(RECORDS SUPPLIED):
▬▬▬
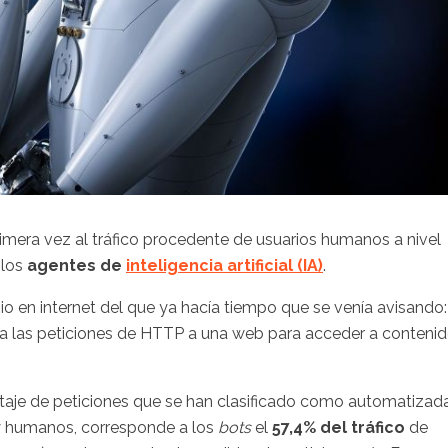
mera vez al tráfico procedente de usuarios humanos a nivel
 los
agentes de
inteligencia artificial (IA)
.
 en internet del que ya hacía tiempo que se venía avisando:
a a las peticiones de HTTP a una web para acceder a conteni
ntaje de peticiones que se han clasificado como automatizad
 y humanos, corresponde a los
bots
el
57,4% del tráfico
de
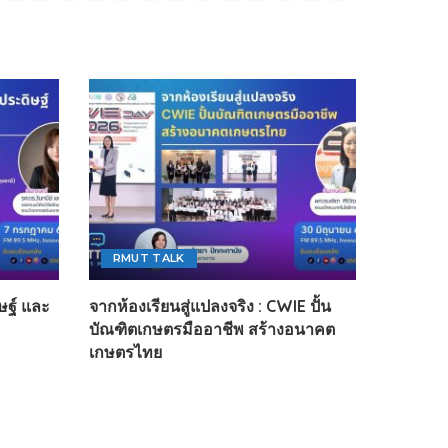
RMUT TALK
ษฐ์ และ
จากห้องเรียนสู่แปลงจริง : CWIE ปั้น
บัณฑิตเกษตรมืออาชีพ สร้างอนาคต
เกษตรไทย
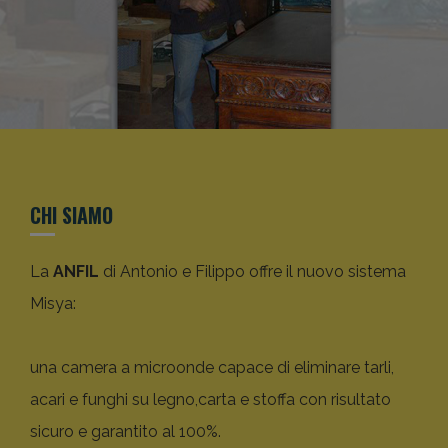
CHI SIAMO
La
ANFIL
di Antonio e Filippo offre il nuovo sistema
Misya:
una camera a microonde capace di eliminare tarli,
acari e funghi su legno,carta e stoffa con risultato
sicuro e garantito al 100%.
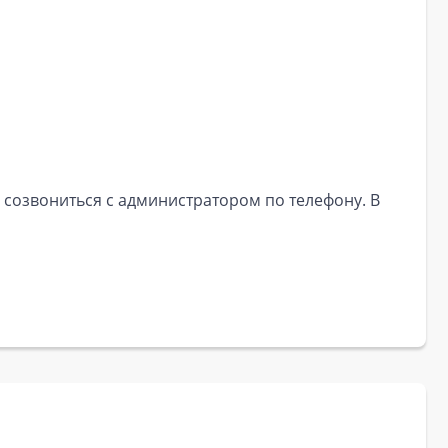
 созвониться с администратором по телефону. В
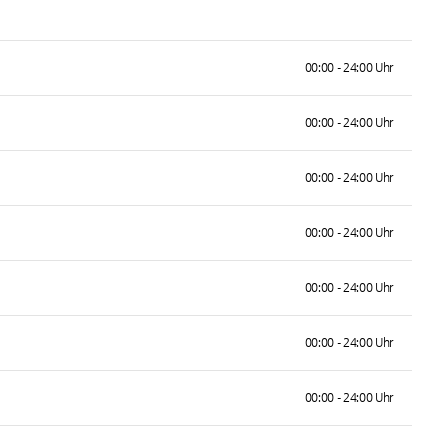
00:00 - 24:00 Uhr
00:00 - 24:00 Uhr
00:00 - 24:00 Uhr
00:00 - 24:00 Uhr
00:00 - 24:00 Uhr
00:00 - 24:00 Uhr
00:00 - 24:00 Uhr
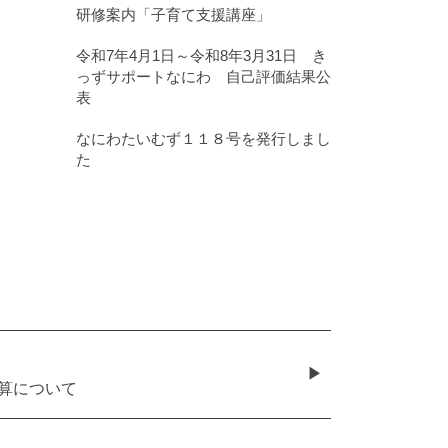
研修案内「子育て支援講座」
令和7年4月1日～令和8年3月31日 き
っずサポートなにわ 自己評価結果公
表
なにわたいむず１１８号を発行しまし
た
算について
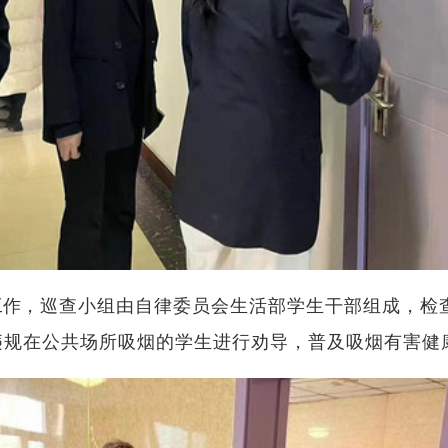
工作
，
巡查小组由自律委员会生活部学生干部组成
，
检
违规在公共场所吸烟的学生进行劝导，普及吸烟有害健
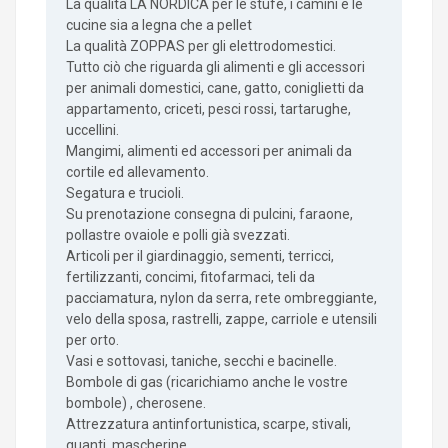
La qualità LA NORDICA per le stufe, i camini e le
cucine sia a legna che a pellet
La qualità ZOPPAS per gli elettrodomestici.
Tutto ciò che riguarda gli alimenti e gli accessori
per animali domestici, cane, gatto, coniglietti da
appartamento, criceti, pesci rossi, tartarughe,
uccellini.
Mangimi, alimenti ed accessori per animali da
cortile ed allevamento.
Segatura e trucioli.
Su prenotazione consegna di pulcini, faraone,
pollastre ovaiole e polli già svezzati.
Articoli per il giardinaggio, sementi, terricci,
fertilizzanti, concimi, fitofarmaci, teli da
pacciamatura, nylon da serra, rete ombreggiante,
velo della sposa, rastrelli, zappe, carriole e utensili
per orto.
Vasi e sottovasi, taniche, secchi e bacinelle.
Bombole di gas (ricarichiamo anche le vostre
bombole) , cherosene.
Attrezzatura antinfortunistica, scarpe, stivali,
guanti, mascherine.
▬▬▬
(PROBLEM): Examine each line of the listing for the word "accessori" and state only how many lines contain it.

(SOLUTION FOR THIS TASK): 2